For many parents knowledge and understanding does not always equate to action. For example, I was working with a family who had an adorable 4 year old boy with autism. He had some language and a lot of escape behaviors. This little boy had learned when mom said, “it’s time to go” or “go get your shoes” or “it’s time to clean up” that he could successfully escape these demands by approaching mom with his innocent smile and sing twinkle twinkle. After about 4 weeks of parent coaching sessions this mom was very good at explaining what she is supposed to do, but unfortunately, she was not doing it.This made me stop and ask myself, “what is preventing this parent and many of the parents I’ve been working with from turning this knowledge into action?” The answer: emotions.
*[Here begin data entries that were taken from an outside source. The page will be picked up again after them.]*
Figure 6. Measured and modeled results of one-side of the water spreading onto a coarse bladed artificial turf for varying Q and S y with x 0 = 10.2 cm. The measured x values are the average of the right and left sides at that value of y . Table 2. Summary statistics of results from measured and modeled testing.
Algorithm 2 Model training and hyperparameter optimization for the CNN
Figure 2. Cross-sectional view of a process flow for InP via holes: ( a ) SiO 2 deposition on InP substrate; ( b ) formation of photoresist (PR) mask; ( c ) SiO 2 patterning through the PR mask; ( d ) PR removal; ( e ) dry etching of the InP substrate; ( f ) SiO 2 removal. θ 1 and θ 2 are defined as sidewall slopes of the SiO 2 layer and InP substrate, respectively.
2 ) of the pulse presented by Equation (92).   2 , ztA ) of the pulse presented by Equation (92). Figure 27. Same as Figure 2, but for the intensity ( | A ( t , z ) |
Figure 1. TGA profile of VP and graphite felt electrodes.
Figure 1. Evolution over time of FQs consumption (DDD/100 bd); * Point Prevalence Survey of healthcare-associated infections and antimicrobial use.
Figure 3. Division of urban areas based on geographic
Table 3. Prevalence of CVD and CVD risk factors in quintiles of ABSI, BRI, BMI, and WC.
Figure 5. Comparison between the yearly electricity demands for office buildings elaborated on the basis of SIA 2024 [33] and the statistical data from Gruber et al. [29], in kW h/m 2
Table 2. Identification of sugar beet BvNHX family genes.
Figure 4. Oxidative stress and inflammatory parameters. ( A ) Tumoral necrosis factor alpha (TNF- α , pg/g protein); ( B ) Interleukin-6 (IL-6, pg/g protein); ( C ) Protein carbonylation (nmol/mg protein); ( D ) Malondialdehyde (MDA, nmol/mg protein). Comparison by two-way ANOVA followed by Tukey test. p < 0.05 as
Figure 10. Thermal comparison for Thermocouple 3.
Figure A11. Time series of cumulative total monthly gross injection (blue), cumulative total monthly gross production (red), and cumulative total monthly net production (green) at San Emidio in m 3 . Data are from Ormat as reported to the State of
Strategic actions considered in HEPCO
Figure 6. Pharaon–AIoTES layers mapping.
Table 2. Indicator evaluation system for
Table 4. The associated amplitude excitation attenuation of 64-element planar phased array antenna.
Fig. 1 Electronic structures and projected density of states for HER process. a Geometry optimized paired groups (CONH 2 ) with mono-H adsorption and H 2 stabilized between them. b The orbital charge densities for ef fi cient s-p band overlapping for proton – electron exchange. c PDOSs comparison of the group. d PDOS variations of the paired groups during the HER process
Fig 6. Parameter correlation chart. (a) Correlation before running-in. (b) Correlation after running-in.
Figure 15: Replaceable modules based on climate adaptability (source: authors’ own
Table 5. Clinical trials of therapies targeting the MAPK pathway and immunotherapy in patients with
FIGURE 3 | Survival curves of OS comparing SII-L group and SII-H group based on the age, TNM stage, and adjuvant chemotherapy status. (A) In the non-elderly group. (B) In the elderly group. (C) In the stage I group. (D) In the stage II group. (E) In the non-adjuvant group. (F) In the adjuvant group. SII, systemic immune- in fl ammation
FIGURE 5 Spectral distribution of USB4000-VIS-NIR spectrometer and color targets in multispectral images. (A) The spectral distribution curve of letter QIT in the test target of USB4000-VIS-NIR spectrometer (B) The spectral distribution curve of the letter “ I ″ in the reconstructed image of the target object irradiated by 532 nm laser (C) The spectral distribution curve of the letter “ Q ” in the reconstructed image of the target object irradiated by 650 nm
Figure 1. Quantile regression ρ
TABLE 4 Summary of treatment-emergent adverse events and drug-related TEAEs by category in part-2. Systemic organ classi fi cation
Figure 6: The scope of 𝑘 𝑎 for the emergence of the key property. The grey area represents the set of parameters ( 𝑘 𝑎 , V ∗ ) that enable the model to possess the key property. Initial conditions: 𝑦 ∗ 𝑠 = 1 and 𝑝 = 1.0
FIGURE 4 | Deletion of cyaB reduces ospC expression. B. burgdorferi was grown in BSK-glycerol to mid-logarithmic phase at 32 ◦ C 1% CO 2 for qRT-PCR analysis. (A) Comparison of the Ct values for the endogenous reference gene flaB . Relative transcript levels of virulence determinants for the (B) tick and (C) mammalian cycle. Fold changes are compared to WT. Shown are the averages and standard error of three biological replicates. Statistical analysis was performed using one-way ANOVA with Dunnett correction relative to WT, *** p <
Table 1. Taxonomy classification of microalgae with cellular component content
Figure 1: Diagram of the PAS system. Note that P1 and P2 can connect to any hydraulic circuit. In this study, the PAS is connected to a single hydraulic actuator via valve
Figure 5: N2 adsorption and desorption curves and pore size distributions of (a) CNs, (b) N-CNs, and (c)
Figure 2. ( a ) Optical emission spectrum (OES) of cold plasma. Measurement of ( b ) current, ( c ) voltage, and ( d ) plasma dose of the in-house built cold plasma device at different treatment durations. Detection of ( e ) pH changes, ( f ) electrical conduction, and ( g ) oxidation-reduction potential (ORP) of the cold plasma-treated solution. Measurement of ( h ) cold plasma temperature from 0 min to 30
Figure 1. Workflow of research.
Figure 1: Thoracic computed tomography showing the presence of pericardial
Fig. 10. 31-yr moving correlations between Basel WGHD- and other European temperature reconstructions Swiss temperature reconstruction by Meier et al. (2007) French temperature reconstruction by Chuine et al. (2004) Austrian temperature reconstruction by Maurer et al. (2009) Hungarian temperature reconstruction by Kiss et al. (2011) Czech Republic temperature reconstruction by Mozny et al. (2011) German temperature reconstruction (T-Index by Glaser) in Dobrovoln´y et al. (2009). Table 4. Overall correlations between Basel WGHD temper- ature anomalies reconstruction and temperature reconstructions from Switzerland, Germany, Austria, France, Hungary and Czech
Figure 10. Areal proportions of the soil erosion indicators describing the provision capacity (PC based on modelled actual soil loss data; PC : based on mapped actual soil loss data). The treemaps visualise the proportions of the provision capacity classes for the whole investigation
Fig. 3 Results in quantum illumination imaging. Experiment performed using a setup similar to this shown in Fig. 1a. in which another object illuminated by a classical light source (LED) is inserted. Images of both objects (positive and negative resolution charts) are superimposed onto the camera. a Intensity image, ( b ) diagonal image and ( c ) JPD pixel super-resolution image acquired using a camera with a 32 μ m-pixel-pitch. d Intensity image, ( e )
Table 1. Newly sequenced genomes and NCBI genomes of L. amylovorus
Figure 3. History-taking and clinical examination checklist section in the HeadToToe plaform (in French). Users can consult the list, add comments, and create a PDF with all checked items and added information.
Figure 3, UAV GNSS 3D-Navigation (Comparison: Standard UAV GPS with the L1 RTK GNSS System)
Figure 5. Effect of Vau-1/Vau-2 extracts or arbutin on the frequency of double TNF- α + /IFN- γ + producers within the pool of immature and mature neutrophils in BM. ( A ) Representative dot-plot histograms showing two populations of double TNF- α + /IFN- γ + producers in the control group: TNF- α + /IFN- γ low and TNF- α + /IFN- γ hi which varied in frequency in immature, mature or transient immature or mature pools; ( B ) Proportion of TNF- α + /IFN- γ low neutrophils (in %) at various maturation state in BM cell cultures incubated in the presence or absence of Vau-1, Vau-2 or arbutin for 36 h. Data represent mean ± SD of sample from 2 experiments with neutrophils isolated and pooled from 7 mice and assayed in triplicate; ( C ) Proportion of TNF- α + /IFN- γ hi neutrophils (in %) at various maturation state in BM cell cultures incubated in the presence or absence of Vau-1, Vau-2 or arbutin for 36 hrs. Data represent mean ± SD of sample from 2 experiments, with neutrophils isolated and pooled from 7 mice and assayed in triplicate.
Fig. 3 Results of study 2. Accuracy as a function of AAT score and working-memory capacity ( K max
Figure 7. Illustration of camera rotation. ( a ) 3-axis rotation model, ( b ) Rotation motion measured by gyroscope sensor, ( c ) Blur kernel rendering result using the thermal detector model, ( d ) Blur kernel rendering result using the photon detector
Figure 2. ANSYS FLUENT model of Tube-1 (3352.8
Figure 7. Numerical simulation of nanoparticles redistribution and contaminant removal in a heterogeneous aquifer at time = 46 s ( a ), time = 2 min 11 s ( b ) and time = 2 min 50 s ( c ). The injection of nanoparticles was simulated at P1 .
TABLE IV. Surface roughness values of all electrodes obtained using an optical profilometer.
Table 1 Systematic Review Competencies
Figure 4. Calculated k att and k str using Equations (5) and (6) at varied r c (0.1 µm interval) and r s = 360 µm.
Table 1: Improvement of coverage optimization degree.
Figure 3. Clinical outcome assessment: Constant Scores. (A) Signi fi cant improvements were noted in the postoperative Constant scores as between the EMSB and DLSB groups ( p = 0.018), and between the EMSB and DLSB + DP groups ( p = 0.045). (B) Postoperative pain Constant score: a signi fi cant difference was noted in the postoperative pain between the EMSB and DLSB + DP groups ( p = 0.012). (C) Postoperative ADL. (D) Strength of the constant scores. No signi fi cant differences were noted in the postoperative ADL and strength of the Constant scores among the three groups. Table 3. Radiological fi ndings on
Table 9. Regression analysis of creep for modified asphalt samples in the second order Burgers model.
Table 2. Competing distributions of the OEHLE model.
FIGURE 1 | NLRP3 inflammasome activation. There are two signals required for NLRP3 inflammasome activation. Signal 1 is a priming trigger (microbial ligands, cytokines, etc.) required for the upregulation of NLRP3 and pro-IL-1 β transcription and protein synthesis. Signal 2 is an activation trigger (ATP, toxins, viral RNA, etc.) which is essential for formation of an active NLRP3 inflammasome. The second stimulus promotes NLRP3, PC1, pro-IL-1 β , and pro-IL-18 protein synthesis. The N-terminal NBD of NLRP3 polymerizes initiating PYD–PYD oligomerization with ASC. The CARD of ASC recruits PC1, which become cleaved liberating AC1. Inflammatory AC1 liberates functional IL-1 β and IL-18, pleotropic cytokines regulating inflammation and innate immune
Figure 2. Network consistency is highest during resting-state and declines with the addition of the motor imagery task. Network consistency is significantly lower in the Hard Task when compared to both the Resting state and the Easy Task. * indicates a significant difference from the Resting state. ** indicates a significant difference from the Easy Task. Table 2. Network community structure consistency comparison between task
Now, I am not suggesting by any means that parents need to stop having emotions. What I am suggesting is that as parents, look inwards to figure out what thoughts, feelings, emotions, etc. you are experiencing when your actions are in contrast to your understanding.There is nothing in the world that can prepare you for the complicated grief and loss of not having a “neuro-typical” developing child. 

When I was 14, my father had an aneurysm is his brain stem. He had to have major brain surgery, which left him with many life altering disabilities. It was not until I was about 21 years old that I realized I had lost my father when I was 14. The father that I knew – the one I played catch with and taught me the things that make dads a child’s hero – was gone, yet he was still there. I share this with you because once I realized that I was experiencing this complicated form of grief, it allowed me to redefine, recreate and renegotiate the relationship I was going to have with my father. 

My father did not ask for a brain aneurysm, my mother did not ask to become a caretaker, and neither of them pictured their lives taking this course. However, like the saying goes, life happens while you’re busy planning it. And like many of you who never planned on having a child with special needs, life doesn’t always go according to plan. Like anybody who is faced with circumstances which are entirely beyond their control, you ultimately have two options in how you respond: rejection or acceptance. 

Your first option consists of being angry, depressed, bitter, absorbed in self-pity, asking, “why me.” Allow yourself to spend some time here, and even revisit it from time to time. The second option is to learn about the disability, how you can help, and how your expectations as a parent can be redefined so you are able to genuinely take joy in the accomplishments of your child.Where there is a child with special needs, there is a family with special needs. Taking care of your child also means taking care of yourself and not neglecting other relationships in the family. Take a deep breath and realize that this is not a sprint, it is a marathon. Tighten your laces, get plenty of rest, and if you’re not sure if you’re going to make it, suggest to your coach a change in the game plan.